**Work order:**
Reproduce the text of every entry below line for line, without changing anything, and leave the pictures out.

[Opening Available data section]

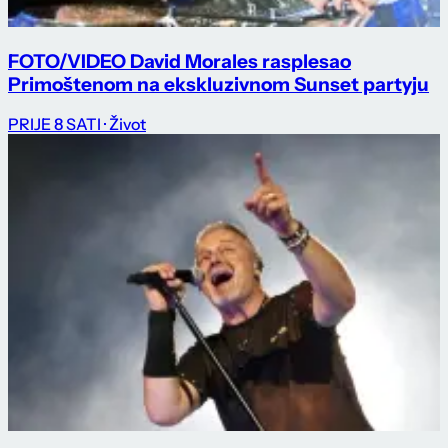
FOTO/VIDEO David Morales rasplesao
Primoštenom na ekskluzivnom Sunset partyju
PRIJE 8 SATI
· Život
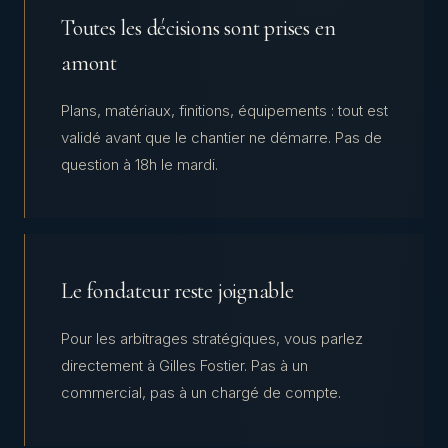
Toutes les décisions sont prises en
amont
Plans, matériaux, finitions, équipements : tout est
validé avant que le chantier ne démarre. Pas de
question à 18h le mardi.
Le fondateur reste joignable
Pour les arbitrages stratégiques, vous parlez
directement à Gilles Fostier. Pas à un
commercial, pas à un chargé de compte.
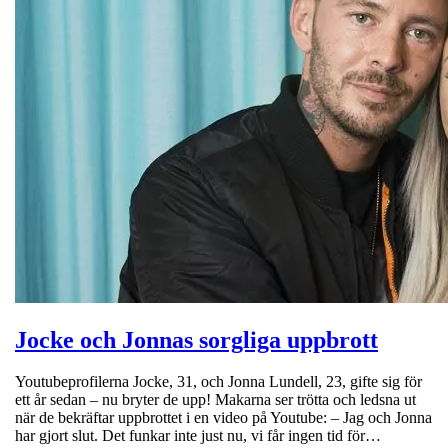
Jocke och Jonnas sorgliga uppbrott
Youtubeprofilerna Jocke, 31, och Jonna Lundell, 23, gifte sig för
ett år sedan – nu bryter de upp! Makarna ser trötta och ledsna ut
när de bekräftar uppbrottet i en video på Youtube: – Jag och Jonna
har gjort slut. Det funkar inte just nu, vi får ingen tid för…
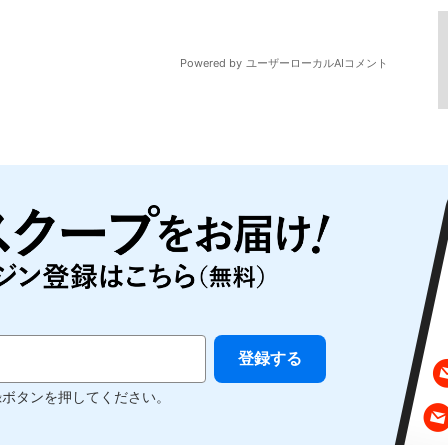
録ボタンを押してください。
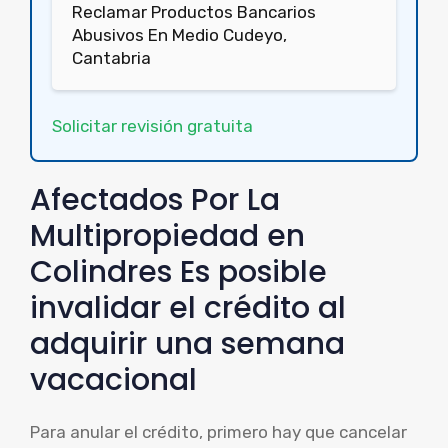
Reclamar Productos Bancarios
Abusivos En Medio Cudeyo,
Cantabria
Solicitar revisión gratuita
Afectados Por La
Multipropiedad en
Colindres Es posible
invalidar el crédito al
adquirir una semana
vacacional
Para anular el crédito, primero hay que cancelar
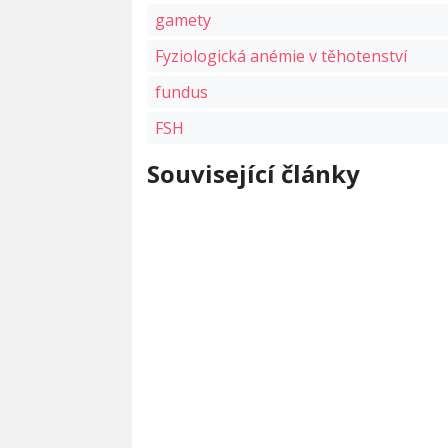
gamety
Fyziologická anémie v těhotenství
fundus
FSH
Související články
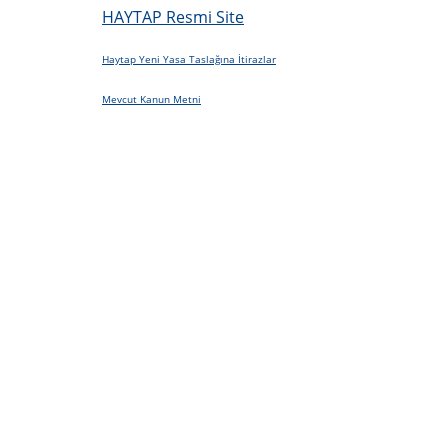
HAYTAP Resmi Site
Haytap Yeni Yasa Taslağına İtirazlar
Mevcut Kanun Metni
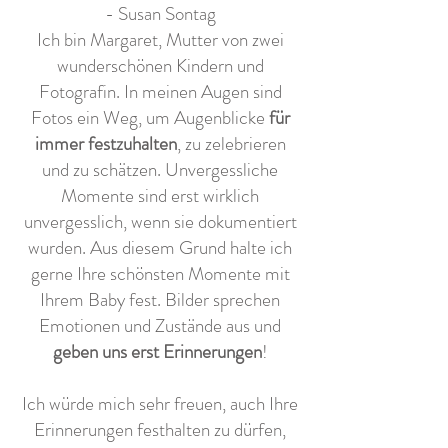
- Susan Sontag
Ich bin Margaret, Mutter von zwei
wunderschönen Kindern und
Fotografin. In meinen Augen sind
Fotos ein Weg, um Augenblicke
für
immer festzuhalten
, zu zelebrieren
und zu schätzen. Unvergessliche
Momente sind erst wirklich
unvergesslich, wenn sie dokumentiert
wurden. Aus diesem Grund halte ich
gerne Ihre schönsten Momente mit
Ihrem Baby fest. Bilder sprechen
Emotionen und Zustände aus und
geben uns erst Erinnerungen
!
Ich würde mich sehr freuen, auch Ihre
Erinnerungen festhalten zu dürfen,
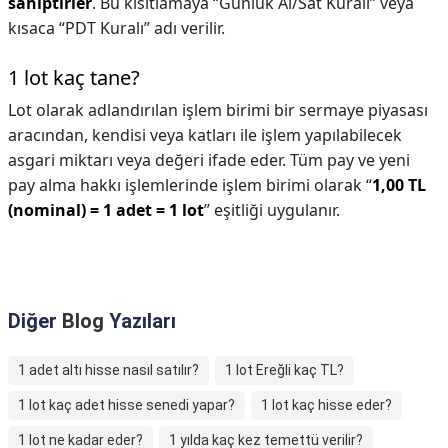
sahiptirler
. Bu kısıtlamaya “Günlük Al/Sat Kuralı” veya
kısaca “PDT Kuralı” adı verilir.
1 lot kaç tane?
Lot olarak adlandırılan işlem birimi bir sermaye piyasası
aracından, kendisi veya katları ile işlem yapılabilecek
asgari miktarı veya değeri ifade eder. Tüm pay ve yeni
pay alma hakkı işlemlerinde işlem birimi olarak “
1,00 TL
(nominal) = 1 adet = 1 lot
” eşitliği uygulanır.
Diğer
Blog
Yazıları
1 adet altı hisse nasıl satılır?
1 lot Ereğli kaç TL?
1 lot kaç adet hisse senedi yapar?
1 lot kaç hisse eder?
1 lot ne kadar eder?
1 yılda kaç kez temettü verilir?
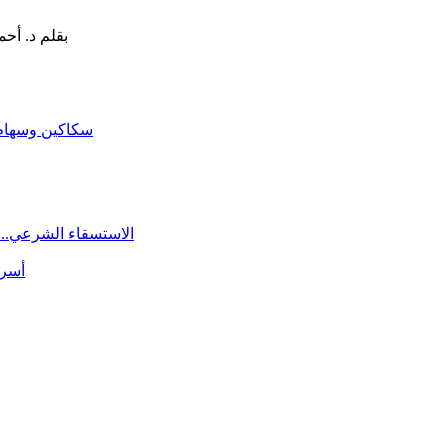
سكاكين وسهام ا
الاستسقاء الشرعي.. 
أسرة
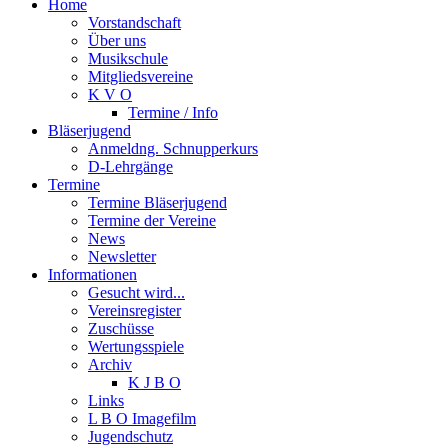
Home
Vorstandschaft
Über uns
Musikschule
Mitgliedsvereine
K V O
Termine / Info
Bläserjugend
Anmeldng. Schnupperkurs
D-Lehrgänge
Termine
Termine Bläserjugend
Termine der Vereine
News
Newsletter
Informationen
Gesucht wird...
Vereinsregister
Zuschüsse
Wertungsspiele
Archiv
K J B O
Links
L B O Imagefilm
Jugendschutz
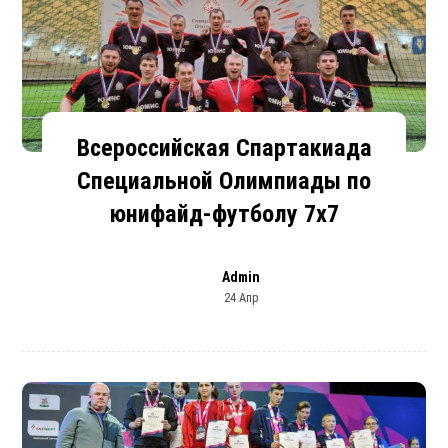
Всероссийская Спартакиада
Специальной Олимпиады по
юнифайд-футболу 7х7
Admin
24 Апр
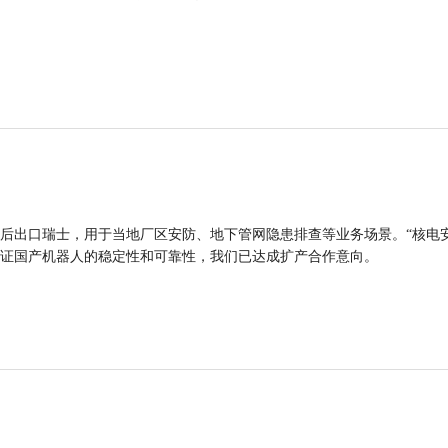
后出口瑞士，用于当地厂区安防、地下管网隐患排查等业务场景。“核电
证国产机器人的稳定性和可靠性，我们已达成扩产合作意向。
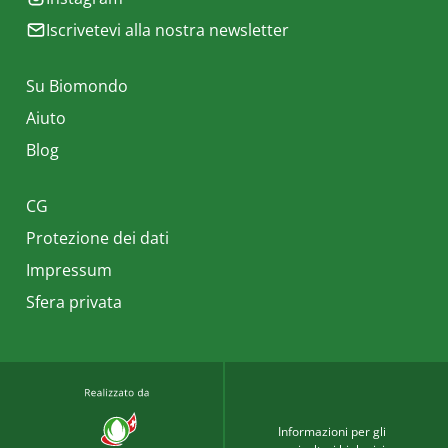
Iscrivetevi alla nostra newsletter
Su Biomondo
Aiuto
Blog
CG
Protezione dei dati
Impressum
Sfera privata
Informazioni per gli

[Closing Available data section]

**Answer below:**
FOTO/VIDEO David Morales rasplesao
Primoštenom na ekskluzivnom Sunset partyju
PRIJE 8 SATI
· Život
Toutes les décisions sont prises en
amont
Plans, matériaux, finitions, équipements : tout est
validé avant que le chantier ne démarre. Pas de
question à 18h le mardi.
Le fondateur reste joignable
Pour les arbitrages stratégiques, vous parlez
directement à Gilles Fostier. Pas à un
commercial, pas à un chargé de compte.
Jocke och Jonnas sorgliga uppbrott
Youtubeprofilerna Jocke, 31, och Jonna Lundell, 23, gifte sig för
ett år sedan – nu bryter de upp! Makarna ser trötta och ledsna ut
när de bekräftar uppbrottet i en video på Youtube: – Jag och Jonna
har gjort slut. Det funkar inte just nu, vi får ingen tid för…
録ボタンを押してください。
Reclamar Productos Bancarios
Abusivos En Medio Cudeyo,
Cantabria
Solicitar revisión gratuita
Afectados Por La
Multipropiedad en
Colindres Es posible
invalidar el crédito al
adquirir una semana
vacacional
Para anular el crédito, primero hay que cancelar
gamety
Fyziologická anémie v těhotenství
fundus
FSH
Související články
HAYTAP Resmi Site
Haytap Yeni Yasa Taslağına İtirazlar
Mevcut Kanun Metni
- Susan Sontag
Ich bin Margaret, Mutter von zwei
wunderschönen Kindern und
Fotografin. In meinen Augen sind
Fotos ein Weg, um Augenblicke
für
immer festzuhalten
, zu zelebrieren
und zu schätzen. Unvergessliche
Momente sind erst wirklich
unvergesslich, wenn sie dokumentiert
wurden. Aus diesem Grund halte ich
gerne Ihre schönsten Momente mit
Ihrem Baby fest. Bilder sprechen
Emotionen und Zustände aus und
geben uns erst Erinnerungen
!
Ich würde mich sehr freuen, auch Ihre
Erinnerungen festhalten zu dürfen,
sahiptirler
. Bu kısıtlamaya “Günlük Al/Sat Kuralı” veya
kısaca “PDT Kuralı” adı verilir.
1 lot kaç tane?
Lot olarak adlandırılan işlem birimi bir sermaye piyasası
aracından, kendisi veya katları ile işlem yapılabilecek
asgari miktarı veya değeri ifade eder. Tüm pay ve yeni
pay alma hakkı işlemlerinde işlem birimi olarak “
1,00 TL
(nominal) = 1 adet = 1 lot
” eşitliği uygulanır.
Diğer
Blog
Yazıları
1 adet altı hisse nasıl satılır?
1 lot Ereğli kaç TL?
1 lot kaç adet hisse senedi yapar?
1 lot kaç hisse eder?
1 lot ne kadar eder?
1 yılda kaç kez temettü verilir?
سكاكين وسهام ا
الاستسقاء الشرعي.. 
أسرة
Home
Vorstandschaft
Über uns
Musikschule
Mitgliedsvereine
K V O
Termine / Info
Bläserjugend
Anmeldng. Schnupperkurs
D-Lehrgänge
Termine
Termine Bläserjugend
Termine der Vereine
News
Newsletter
Informationen
Gesucht wird...
Vereinsregister
Zuschüsse
Wertungsspiele
Archiv
K J B O
Links
L B O Imagefilm
Jugendschutz
Всероссийская Спартакиада
Специальной Олимпиады по
юнифайд-футболу 7х7
Admin
24 Апр
后出口瑞士，用于当地厂区安防、地下管网隐患排查等业务场景。“核电
证国产机器人的稳定性和可靠性，我们已达成扩产合作意向。
Iscrivetevi alla nostra newsletter
Su Biomondo
Aiuto
Blog
CG
Protezione dei dati
Impressum
Sfera privata
Informazioni per gli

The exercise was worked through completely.